Manufactured Newport N.H. U.S.A.
Model Number 00871 00870
Type Action Single Action
Caliber 454 Casull 480 Ruger
Capacity 5
Frame/Cylinder/Barrel Carpenter 465 Stainless
Grips Hardwood
Trigger Pull (Actual) 3 Lbs 8 Oz 4 Lbs 6 Oz
Barrel Length 6.5″
Rifling 1:24″ 1:18″
Rear Sight Adjustable
Front Sight Pinned Ramped Blade
Type Safety Transfer Bar
Overall Length 12 .40″
Overall Height 5.75″
Cylinder Diameter 1.730″
Weight 50.4 Oz 49.2 Oz
Lipsey’s Exclusive – MSRP $969

I suspect a lot of folks will be really glad to see the arrival of these Bisley Super Blackhawks; one in 454 Casull, the other in 480 Ruger. While the 44 Magnum Super Blackhawk is a compact power house in its own right, these cartridges take things up another notch or two for the big game hunter and for folks who carry a defensive handgun when traversing wilderness areas.

Yes, there are other manufacturers and custom shops competing for high performance, big bore single action business. The price tag for Freedom Arms big bore five shot starts at $2,300 with a 12+ month lead time and Magnum Research’s short cylinder BFR is priced at $1,200 in round numbers and it carries an extra half pound of weight in comparison to the Ruger.

On the custom front, quality shops charge between $2,500 and $3,500 in addition to the cost of a basic revolver to produce a big bore, five shot conversion. Typically, the donor revolver’s frame window is machined oversize to accept a slightly larger diameter 4140 chromoly or 17-4 stainless cylinder; slight increase in cylinder strength, but slightly weaker frame. The Ruger Bisley Super Blackhawk five shot retains the integrity of the revolver’s original design, but it is made stronger with the use of enhanced materials and manufacturing processes. The result is a high performance product, sold at moderate prices, backed and serviced under Ruger’s warranty.

The firearm pictured below is one of two that saw extended and extensive use during evaluation at Real Guns. When this photo was taken, each of the subject Bisley Super Blackhawks had already digested several hundred rounds of factory and handloaded ammo and both went on to consume many more without adverse affect. As a 65,000 PSI SAAMI cartridge, the 454 Casull version operates at higher pressure than a 300 Weatherby Magnum. The 480 Ruger is a larger caliber round that operates at a somewhat lower pressure, 48,000 PSI SAAMI.
···
Challenge A: In the biodiversity records, quote every line from the one containing "phylum: Chordata" up to and including the final line of the records, omitting the pictures.
These records are unrelated to the revolver review above.

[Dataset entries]
···
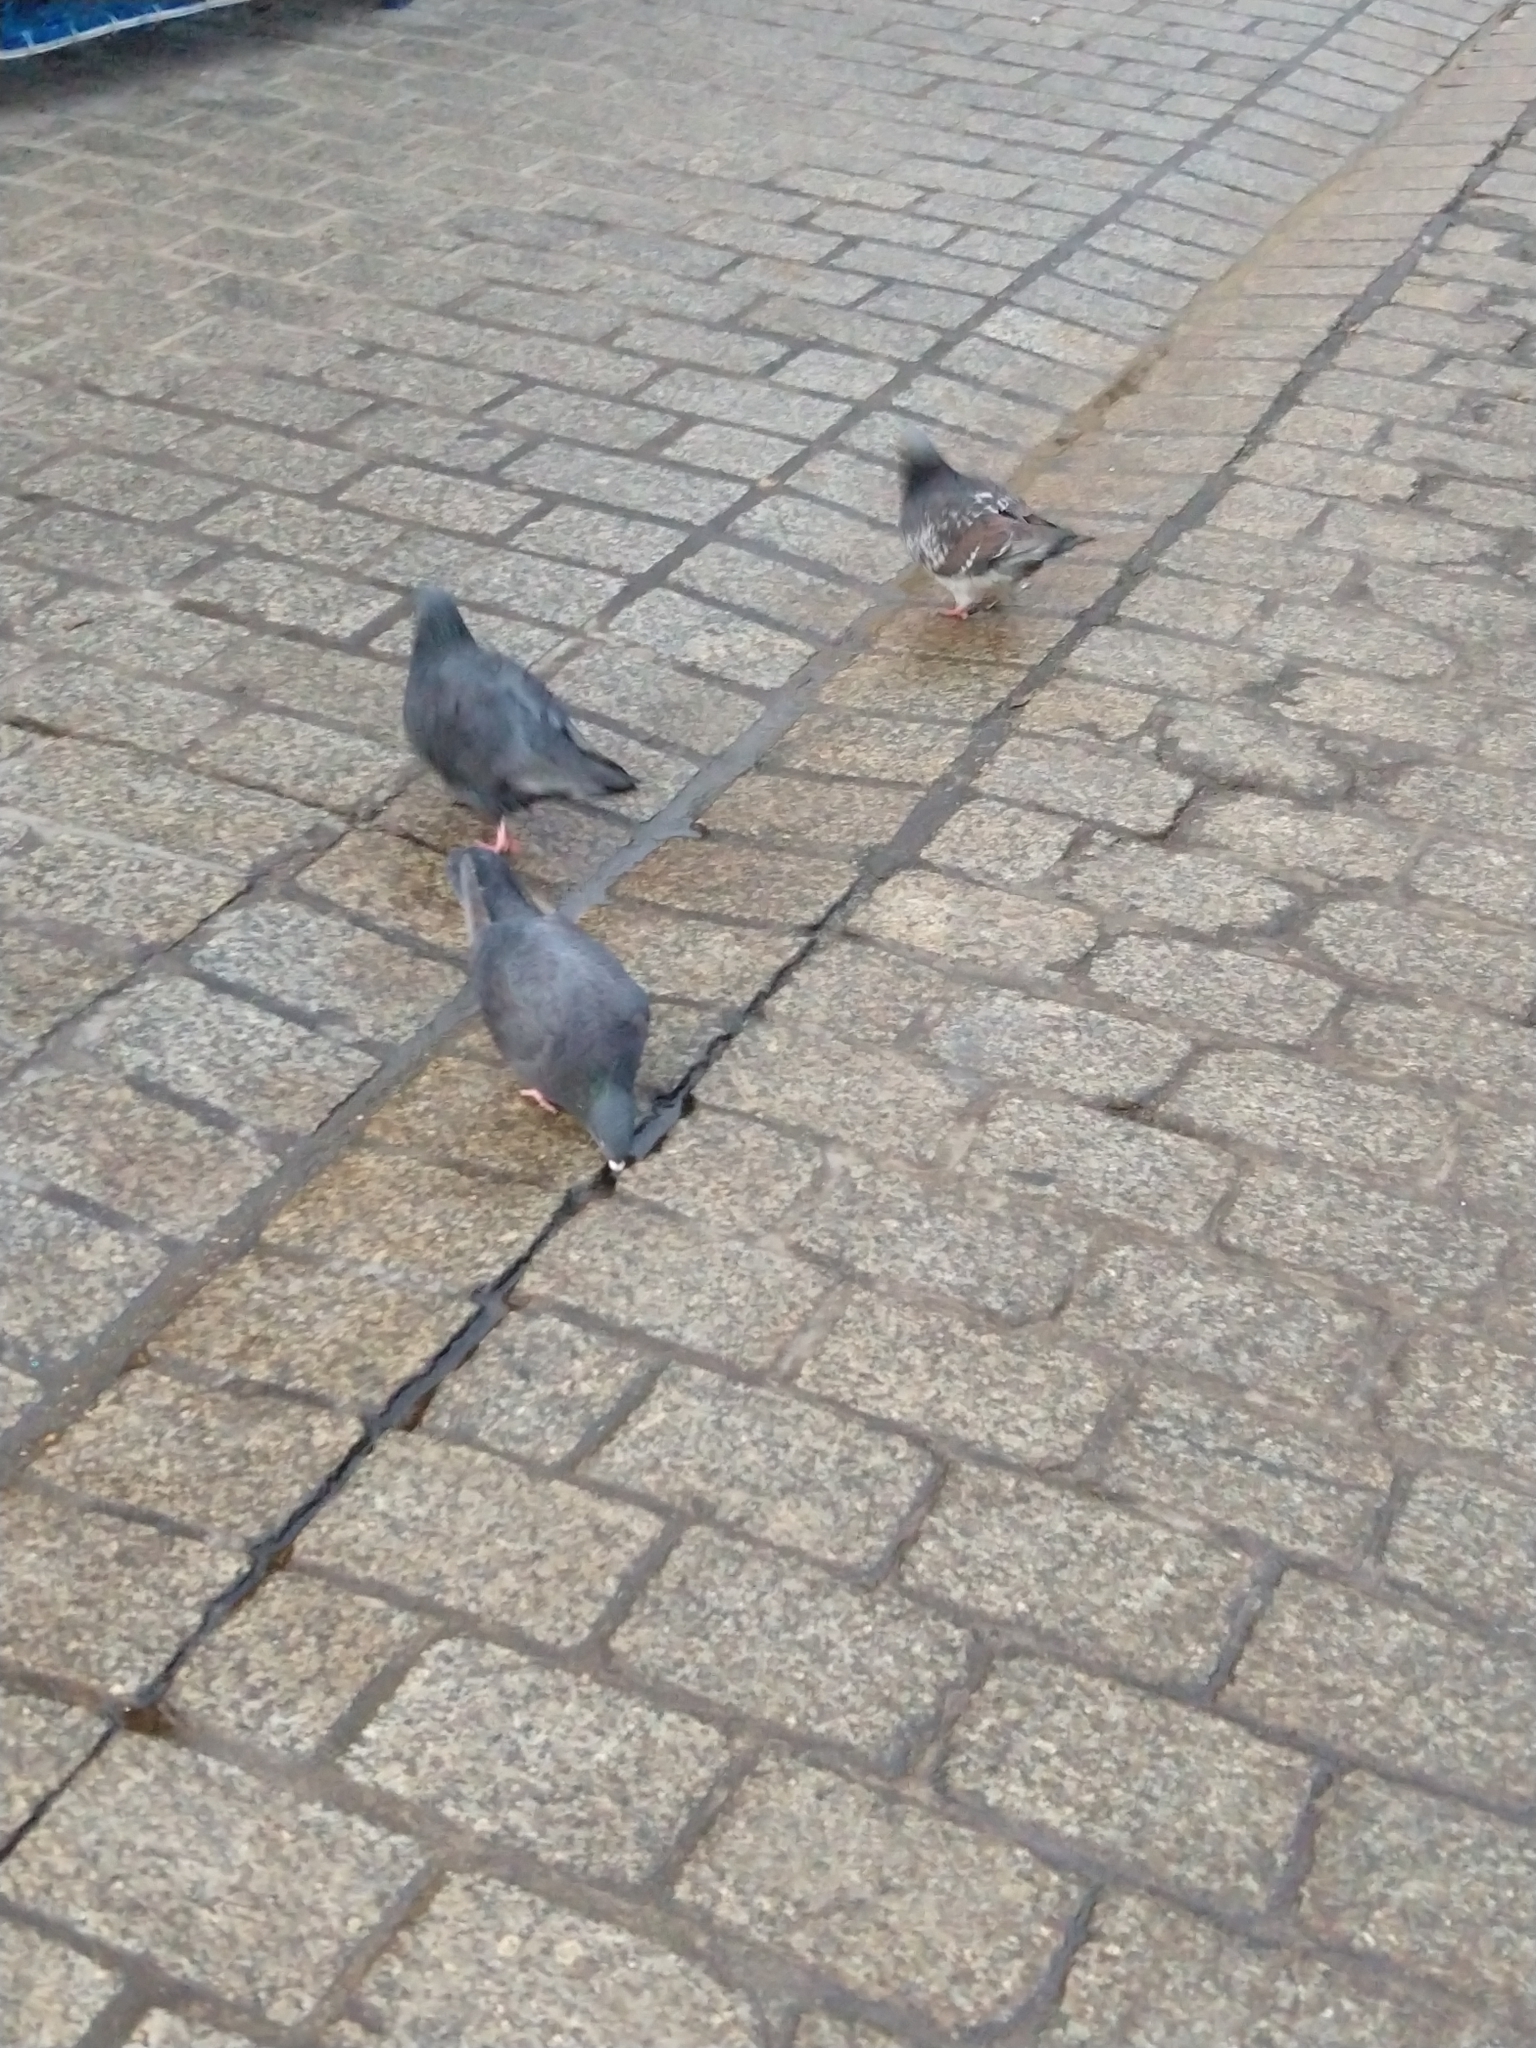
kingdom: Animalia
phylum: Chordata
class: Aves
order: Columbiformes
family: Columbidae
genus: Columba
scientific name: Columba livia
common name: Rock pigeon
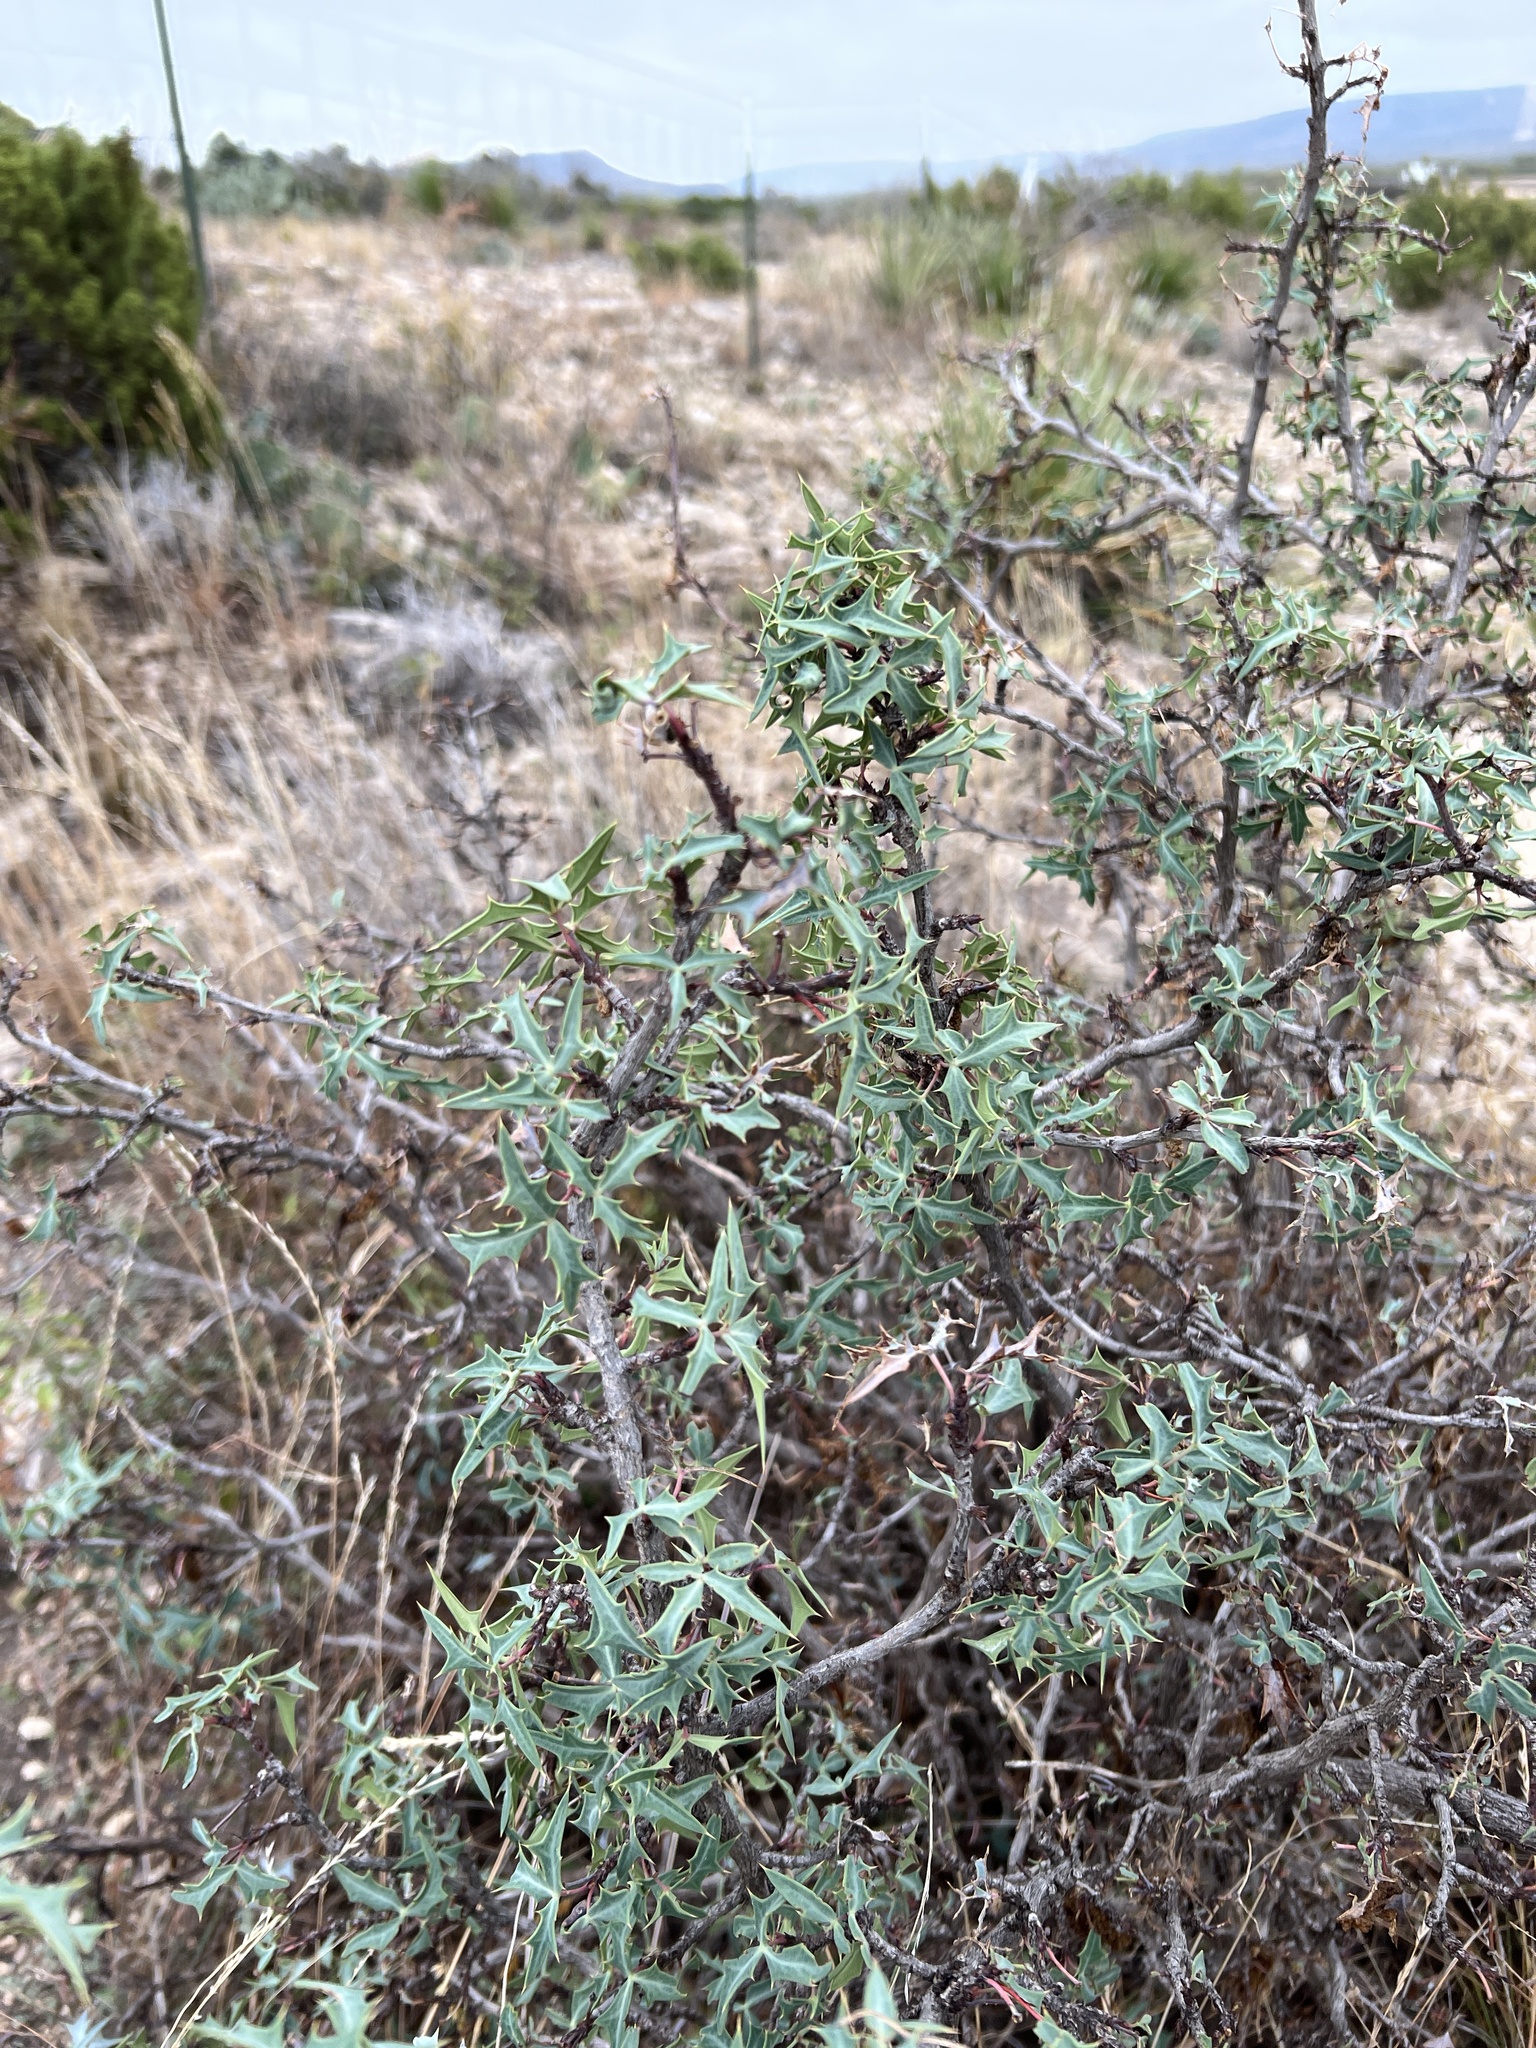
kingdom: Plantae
···
Challenge B: Write the next part of the Ruger Bisley Super Blackhawk review, beginning right after its final sentence.

Task answer A:
phylum: Chordata
class: Aves
order: Columbiformes
family: Columbidae
genus: Columba
scientific name: Columba livia
common name: Rock pigeon
kingdom: Plantae

Task answer B:
Both Bisley Super Blackhawks held critical close tolerances and precise function; timing, cylinder gap, frame window, end shake, etc and accuracy. Verification was made with range rod, headspace gauges, micrometer, and caliper. Frame and barrel were continually inspected under magnification for cracks, erosion and any form of excessive wear. Targets were shot continually and ammunition was segregated into lots and sample chronographed. When it was over, both guns were given a good cleaning and they both looked like they did when they first came out of their respective boxes.

Some departures from other Super Blackhawks

The paragraph that follows has been edited: The original passage stated frame, cylinder and barrel were made of Carpenter 465 which is incorrect and is actually as follows.

The big bore Bisley Super Blackhawk’s primary strength is hiding in plain sight. While the frame is made of investment cast 415 ‎stainless, the cylinder is made of heat treated Carpenter Custom 465® stainless, a premium quality, high strength, age-hardening stainless alloy and the barrel is made of 15-5 PH stainless steel. The 465 stainless material has improved tensile strength, fracture toughness, and excellent resistance to stress corrosion cracking. Subsequently, the 454 Casull and 480 Ruger versions in five shot form could have the same external cylinder dimensions as other Super Blackhawk models; a nominal 1.730″ in diameter and 1.780″ in length.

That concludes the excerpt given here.